Ollama
Add local AI models as tools for the container agent. Offload summarization, translation, and queries to Ollama.
What it does
- Exposes local Ollama models as MCP tools inside the container
- Claude stays the orchestrator — delegates specific tasks to local models
- Two tools added: ollama_list_models and ollama_generate
- No API key needed — runs against your local Ollama instance
- Optional macOS notification watcher for monitoring Ollama usage
What you'll need
- NanoClaw installed and running
- Ollama installed and running on the host
- At least one Ollama model pulled
Install
/add-ollama-tool How it works
The /add-ollama-tool skill adds a stdio-based MCP server that connects the container agent to your local Ollama instance. Claude remains the orchestrator — it decides when to use a local model and what to send it. This is useful for offloading cheaper or faster tasks like summarization, translation, or general knowledge queries to a local model while keeping Claude for complex reasoning.
The skill adds two tools to the agent:
- ollama_list_models — lists all models installed in your Ollama instance.
- ollama_generate — sends a prompt to a specified model and returns the response.
When a user sends a message like “use ollama to summarize this article,” Claude calls ollama_list_models to see what’s available, picks an appropriate model, and calls ollama_generate with the prompt. The response from the local model is incorporated into Claude’s reply.
Setup
The skill checks that Ollama is installed and running, then applies code changes through the skills engine. It adds the MCP server source file, registers it in the container configuration, and copies the updated source to any existing per-group session directories.

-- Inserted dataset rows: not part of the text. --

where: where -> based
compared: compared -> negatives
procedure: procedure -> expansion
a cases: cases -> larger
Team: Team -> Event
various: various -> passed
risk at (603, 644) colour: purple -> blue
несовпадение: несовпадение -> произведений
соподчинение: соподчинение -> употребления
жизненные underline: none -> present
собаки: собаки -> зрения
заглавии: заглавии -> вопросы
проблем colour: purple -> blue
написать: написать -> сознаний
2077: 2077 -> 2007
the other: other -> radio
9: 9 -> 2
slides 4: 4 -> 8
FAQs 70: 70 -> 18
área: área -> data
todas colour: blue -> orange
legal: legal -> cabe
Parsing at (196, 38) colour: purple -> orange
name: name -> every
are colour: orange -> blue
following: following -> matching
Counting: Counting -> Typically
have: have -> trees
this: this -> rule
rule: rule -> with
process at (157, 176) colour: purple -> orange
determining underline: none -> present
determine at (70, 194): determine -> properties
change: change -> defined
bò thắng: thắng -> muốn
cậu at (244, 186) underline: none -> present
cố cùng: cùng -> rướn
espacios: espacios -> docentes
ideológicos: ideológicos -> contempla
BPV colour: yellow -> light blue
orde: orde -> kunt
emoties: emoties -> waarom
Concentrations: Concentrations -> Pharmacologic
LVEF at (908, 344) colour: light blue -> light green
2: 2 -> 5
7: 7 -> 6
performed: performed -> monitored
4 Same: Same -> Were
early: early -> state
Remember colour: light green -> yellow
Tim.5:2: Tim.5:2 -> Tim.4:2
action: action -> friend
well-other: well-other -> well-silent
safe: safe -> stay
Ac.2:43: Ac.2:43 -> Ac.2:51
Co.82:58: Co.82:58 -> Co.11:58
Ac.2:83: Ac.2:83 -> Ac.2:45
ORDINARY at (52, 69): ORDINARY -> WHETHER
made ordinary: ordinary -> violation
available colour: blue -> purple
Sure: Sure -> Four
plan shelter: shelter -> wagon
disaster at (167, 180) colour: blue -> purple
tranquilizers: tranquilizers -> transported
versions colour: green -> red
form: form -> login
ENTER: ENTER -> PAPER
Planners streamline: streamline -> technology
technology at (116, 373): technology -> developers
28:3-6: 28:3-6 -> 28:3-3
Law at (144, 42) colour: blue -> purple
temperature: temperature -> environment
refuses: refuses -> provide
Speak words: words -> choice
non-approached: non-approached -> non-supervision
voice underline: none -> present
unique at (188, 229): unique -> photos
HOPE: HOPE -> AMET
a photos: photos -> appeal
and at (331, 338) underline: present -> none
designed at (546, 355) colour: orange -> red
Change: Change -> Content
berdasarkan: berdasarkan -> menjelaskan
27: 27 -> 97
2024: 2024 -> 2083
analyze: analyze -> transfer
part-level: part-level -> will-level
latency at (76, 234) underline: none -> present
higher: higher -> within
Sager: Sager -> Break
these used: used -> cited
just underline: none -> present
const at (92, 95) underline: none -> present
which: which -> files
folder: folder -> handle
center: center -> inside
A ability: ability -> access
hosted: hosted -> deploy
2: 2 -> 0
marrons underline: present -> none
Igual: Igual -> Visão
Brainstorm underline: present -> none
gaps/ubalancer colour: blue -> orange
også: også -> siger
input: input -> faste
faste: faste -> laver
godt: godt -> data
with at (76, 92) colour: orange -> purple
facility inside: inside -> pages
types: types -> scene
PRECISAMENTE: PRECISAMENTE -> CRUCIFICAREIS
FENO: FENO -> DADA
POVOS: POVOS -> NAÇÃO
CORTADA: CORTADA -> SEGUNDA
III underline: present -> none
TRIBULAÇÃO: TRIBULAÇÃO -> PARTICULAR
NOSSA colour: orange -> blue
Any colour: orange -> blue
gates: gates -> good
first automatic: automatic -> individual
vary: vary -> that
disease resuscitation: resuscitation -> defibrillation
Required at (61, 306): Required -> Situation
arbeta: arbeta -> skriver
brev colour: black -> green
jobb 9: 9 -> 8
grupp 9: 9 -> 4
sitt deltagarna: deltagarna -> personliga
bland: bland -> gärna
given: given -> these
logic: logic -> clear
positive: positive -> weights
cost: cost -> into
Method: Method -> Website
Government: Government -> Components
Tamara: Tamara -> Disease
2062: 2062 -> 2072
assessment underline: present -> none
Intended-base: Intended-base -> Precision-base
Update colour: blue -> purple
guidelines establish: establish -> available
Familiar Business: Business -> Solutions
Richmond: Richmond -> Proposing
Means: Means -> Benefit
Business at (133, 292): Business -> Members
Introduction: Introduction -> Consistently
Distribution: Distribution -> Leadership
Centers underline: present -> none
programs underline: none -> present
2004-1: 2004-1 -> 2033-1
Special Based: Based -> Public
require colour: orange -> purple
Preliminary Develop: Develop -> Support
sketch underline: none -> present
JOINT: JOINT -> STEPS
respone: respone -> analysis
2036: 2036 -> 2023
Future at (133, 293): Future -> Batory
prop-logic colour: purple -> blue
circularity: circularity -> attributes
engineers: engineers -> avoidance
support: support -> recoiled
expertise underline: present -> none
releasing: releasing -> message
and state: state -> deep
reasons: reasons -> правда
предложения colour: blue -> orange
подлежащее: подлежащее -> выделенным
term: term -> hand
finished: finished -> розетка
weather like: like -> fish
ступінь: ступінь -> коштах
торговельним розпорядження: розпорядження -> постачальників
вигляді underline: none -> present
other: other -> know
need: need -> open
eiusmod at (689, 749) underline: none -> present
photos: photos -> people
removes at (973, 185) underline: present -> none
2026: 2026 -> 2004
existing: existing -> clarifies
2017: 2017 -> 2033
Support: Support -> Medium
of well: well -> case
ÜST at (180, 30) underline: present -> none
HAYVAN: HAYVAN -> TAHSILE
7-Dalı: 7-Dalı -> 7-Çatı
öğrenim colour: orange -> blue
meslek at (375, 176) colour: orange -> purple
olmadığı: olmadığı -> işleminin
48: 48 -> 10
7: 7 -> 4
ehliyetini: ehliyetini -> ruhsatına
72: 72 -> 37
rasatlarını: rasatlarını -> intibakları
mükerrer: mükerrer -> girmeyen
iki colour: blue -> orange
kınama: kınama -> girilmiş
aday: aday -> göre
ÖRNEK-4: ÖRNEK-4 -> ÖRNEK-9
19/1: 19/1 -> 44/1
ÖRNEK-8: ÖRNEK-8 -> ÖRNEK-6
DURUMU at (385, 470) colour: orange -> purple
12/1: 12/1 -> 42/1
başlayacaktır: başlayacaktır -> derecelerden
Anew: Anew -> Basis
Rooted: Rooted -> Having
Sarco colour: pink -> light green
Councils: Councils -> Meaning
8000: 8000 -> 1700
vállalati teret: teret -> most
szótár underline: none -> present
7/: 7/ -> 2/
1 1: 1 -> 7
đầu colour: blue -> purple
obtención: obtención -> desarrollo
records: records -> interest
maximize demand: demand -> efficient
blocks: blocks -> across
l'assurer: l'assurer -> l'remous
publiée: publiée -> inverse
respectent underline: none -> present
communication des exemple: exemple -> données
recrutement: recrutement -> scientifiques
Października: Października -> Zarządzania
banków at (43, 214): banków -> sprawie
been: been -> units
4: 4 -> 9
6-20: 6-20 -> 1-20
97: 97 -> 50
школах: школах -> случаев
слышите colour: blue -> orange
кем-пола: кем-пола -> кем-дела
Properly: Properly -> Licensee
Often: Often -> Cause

If you don’t have any Ollama models yet, the skill suggests starting with one of these:
ollama pull gemma3:1b— small and fast (1 GB)ollama pull llama3.2— good general purpose (2 GB)ollama pull qwen3-coder:30b— strong at code tasks (18 GB)
Network routing
The MCP server inside the container connects to Ollama on the host machine. With Docker, it reaches the host via host.docker.internal:11434. With Apple Container, it uses localhost:11434. If you’re running Ollama on a different machine or port, set OLLAMA_HOST in your .env file.
Monitoring
The skill includes an optional watcher script (scripts/ollama-watch.sh) that sends macOS notifications when Ollama is used. Run it in a terminal to see real-time notifications as the agent generates with local models.
You can also monitor via logs:
tail -f logs/nanoclaw.log | grep -i ollama
Look for [OLLAMA] >>> Generating and [OLLAMA] <<< Done entries.
Troubleshooting
Agent says “Ollama is not installed.” The agent is trying to run the ollama CLI inside the container instead of using the MCP tools. This means the MCP server wasn’t registered correctly. Re-run the skill or verify that container/agent-runner/src/index.ts has the ollama entry in its mcpServers config.
“Failed to connect to Ollama.” Verify Ollama is running on the host (ollama list). If using Docker, confirm the container can reach the host network. If using a custom host, check the OLLAMA_HOST value in .env.
Agent doesn’t use Ollama tools. The agent may not know the tools exist. Be explicit in your message: “use the ollama_generate tool with gemma3:1b to answer this.” Once the agent has used the tools once, it tends to remember them for future messages.
Tips
- Claude decides when to use Ollama based on the task. You can nudge it by mentioning Ollama in your message, or you can let Claude figure out when a local model is sufficient.
- Smaller models respond faster but produce lower-quality output. For simple tasks like translation or factual lookups, a 1-2 GB model is fine. For anything requiring reasoning, let Claude handle it directly.
- The Ollama MCP server runs as a stdio process inside the container — it starts with each agent session and stops when the session ends. There’s no persistent background process.